When they do discover bodies, the team will stop and go put on Tyvek suits and sterilize their equipment so they can recover an uncorrupted sample of DNA. They will look for the petrous—a hard bone right behind the ear—to send to the University of Connecticut for DNA analysis. If they can’t find the petrous, the other pieces most likely to carry good samples of genetic information are molars, fingers, and toes.
The DNA tests may help connect the remains to living descendants and also provide some basic demographic data. The lab may be able to determine eye color and skin tone, as well as biological traits.
Then the archaeologists will fully uncover the bodies and document their burials with photography, 3D renderings, and hand-drawn sketches. According to Gary, the multiple modes of documentation provide “redundant data,” ensuring they don’t miss any important details. Photography and 3D renderings can capture what a human eye won’t see, while drawings often preserve contextual clues missed by mechanical renderings.
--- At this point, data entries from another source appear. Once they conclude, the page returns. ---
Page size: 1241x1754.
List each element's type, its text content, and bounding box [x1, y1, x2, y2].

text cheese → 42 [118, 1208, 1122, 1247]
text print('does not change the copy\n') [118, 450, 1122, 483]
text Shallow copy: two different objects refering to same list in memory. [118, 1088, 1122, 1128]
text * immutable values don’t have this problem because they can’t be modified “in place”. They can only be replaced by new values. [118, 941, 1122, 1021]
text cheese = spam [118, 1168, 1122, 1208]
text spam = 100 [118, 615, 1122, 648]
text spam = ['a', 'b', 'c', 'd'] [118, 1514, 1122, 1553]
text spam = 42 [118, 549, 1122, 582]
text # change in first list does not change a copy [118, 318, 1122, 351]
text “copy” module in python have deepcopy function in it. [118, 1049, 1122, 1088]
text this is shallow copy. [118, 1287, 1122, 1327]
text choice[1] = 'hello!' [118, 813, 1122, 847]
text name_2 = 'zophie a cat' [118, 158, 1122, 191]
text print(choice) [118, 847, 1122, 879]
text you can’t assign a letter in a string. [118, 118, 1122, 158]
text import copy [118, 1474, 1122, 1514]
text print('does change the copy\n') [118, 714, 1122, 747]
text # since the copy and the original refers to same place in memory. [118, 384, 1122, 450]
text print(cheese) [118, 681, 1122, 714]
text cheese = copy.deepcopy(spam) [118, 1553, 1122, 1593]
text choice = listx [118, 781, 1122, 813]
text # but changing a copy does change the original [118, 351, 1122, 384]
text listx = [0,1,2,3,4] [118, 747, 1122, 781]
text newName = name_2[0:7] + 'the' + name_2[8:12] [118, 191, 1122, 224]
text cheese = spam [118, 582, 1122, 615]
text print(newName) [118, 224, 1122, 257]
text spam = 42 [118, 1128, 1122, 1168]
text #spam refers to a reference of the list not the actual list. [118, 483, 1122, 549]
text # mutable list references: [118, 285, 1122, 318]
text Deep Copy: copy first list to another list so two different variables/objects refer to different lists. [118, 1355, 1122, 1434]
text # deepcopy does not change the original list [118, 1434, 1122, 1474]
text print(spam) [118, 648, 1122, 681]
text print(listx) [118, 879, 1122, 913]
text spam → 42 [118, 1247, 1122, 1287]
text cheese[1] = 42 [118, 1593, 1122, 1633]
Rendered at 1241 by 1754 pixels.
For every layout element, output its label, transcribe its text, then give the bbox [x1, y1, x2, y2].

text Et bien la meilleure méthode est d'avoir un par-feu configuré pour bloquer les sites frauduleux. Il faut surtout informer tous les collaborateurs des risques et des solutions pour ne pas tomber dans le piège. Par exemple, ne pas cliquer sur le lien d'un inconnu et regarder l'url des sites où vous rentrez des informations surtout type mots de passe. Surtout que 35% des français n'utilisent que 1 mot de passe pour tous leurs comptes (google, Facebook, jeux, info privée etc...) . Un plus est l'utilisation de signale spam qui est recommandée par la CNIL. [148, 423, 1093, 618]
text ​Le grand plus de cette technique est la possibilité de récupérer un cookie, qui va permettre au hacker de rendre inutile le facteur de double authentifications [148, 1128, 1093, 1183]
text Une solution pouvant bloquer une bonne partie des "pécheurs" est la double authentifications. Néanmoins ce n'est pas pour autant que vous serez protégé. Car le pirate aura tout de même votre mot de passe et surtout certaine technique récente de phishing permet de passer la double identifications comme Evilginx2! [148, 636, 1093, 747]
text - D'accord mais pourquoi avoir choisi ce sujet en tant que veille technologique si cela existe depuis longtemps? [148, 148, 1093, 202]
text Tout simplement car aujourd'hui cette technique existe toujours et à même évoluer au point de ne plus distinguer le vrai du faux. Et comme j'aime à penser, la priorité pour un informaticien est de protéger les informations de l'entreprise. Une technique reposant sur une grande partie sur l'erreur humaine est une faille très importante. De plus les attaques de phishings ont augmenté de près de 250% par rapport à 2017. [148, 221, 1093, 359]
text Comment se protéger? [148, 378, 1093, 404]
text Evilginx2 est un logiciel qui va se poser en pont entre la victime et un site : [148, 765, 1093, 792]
After the graves are fully documented, the bodies will be carefully packed and shipped to the Institute for Historical Biology at the College of William and Mary. The scientists there will get one year to examine skeletons, learning as much as they can from the physiology and morphology about the social conditions and the lives of the Black Christians buried at the Williamsburg church.
The institute has agreed to return the bodies after a year, out of respect to the dead, and they will then be reinterred in their original resting places. The descendants will work with Colonial Williamsburg to memorialize them, and include the graveyard in the restoration of the church, which will become part of the living history museum.
The reenactors who portray Gowan Pamphlet will talk about what it was like to be a Black Baptist in the days after the American Revolution, believing in the equality of all before God in a society that proclaimed “All men are created equal” and yet perpetuated slavery.
The interpretive site will also recount the history of Christians who persevered in their faith through the Civil War, the emergence of laws that applied only to Black people, the legislation of segregation, and, in the middle of the civil rights movement, the erasure of the testimony of the historic church with a parking lot.
Before that can happen, though, the archaeologists have a lot of work ahead of them. On Tuesday, they removed a second foot of soil from three graves, taking them incrementally closer to the human remains.
“Things quiet down as we get closer and our tools become much smaller,” Gary said. “You almost hold your breath. The next turn of the trowel could reveal bone.”